## PAGE TEXT:
_ _ _ _ _ _ _
Merge tag 'timers-vdso-2024-11-18' of git://git.kernel.org/pub/scm/linux/kernel/git/tip/tip

Pull vdso data page handling updates from Thomas Gleixner:
 "First steps of consolidating the VDSO data page handling.

  The VDSO data page handling is architecture specific for historical
  reasons, but there is no real technical reason to do so.

  Aside of that VDSO data has become a dump ground for various
  mechanisms and fail to provide a clear separation of the
  functionalities.

  Clean this up by:

   - consolidating the VDSO page data by getting rid of architecture
     specific warts especially in x86 and PowerPC.

   - removing the last includes of header files which are pulling in
     other headers outside of the VDSO namespace.

   - seperating timekeeping and other VDSO data accordingly.

  Further consolidation of the VDSO page handling is done in subsequent
  changes scheduled for the next merge window.

  This also lays the ground for expanding the VDSO time getters for
  independent PTP clocks in a generic way without making every
  architecture add support seperately"

* tag 'timers-vdso-2024-11-18' of git://git.kernel.org/pub/scm/linux/kernel/git/tip/tip: (42 commits)
_ _ _ _ _ _ _
## RECORD SET:
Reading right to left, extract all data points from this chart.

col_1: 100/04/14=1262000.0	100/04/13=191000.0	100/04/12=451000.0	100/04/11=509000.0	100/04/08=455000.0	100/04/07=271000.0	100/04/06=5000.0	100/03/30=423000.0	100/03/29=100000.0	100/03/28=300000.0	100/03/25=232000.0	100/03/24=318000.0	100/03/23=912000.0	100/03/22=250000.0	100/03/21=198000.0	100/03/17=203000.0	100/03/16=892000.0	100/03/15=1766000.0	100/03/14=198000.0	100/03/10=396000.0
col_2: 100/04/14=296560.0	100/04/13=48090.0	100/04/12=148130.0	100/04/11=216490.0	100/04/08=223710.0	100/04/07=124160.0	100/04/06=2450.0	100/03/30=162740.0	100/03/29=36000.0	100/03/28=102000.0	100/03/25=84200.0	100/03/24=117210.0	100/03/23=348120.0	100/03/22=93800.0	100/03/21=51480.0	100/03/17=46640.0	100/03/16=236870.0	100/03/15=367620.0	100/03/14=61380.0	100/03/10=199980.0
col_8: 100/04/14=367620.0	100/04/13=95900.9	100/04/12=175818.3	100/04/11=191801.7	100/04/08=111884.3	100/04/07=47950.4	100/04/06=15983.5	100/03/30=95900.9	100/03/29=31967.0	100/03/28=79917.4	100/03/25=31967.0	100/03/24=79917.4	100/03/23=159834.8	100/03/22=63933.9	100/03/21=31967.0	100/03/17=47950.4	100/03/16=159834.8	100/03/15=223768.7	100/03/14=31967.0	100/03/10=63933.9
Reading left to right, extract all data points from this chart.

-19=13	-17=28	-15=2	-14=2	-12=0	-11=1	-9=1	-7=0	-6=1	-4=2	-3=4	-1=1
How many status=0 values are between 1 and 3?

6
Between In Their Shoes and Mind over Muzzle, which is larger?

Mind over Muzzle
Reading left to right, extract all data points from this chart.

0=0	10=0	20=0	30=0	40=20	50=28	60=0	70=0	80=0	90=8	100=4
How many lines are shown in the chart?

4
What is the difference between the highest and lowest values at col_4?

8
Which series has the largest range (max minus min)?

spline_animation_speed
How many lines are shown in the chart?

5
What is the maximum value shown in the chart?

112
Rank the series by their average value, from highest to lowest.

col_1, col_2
_ _ _ _ _ _ _
## REQUIRED ACTIONS:
1 > In the VDSO merge message, which two architectures are named as having specific warts in their VDSO page data handling?
2 > Continue the VDSO merge message from the point where it stops.
The listing has no part in what you are asked to do.

## EXPECTED RESULTS:
1 > x86 and PowerPC.

2 >
  x86/vdso: Add missing brackets in switch case
  vdso: Rename struct arch_vdso_data to arch_vdso_time_data
  powerpc: Split systemcfg struct definitions out from vdso
  powerpc: Split systemcfg data out of vdso data page
  powerpc: Add kconfig option for the systemcfg page
  powerpc/pseries/lparcfg: Use num_possible_cpus() for potential processors
  powerpc/pseries/lparcfg: Fix printing of system_active_processors
  powerpc/procfs: Propagate error of remap_pfn_range()
  powerpc/vdso: Remove offset comment from 32bit vdso_arch_data
  x86/vdso: Split virtual clock pages into dedicated mapping
  x86/vdso: Delete vvar.h
  x86/vdso: Access vdso data without vvar.h
  x86/vdso: Move the rng offset to vsyscall.h
  x86/vdso: Access rng vdso data without vvar.h
  x86/vdso: Access timens vdso data without vvar.h
  x86/vdso: Allocate vvar page from C code
  x86/vdso: Access rng data from kernel without vvar
  x86/vdso: Place vdso_data at beginning of vvar page
  x86/vdso: Use __arch_get_vdso_data() to access vdso data
  x86/mm/mmap: Remove arch_vma_name()
  ...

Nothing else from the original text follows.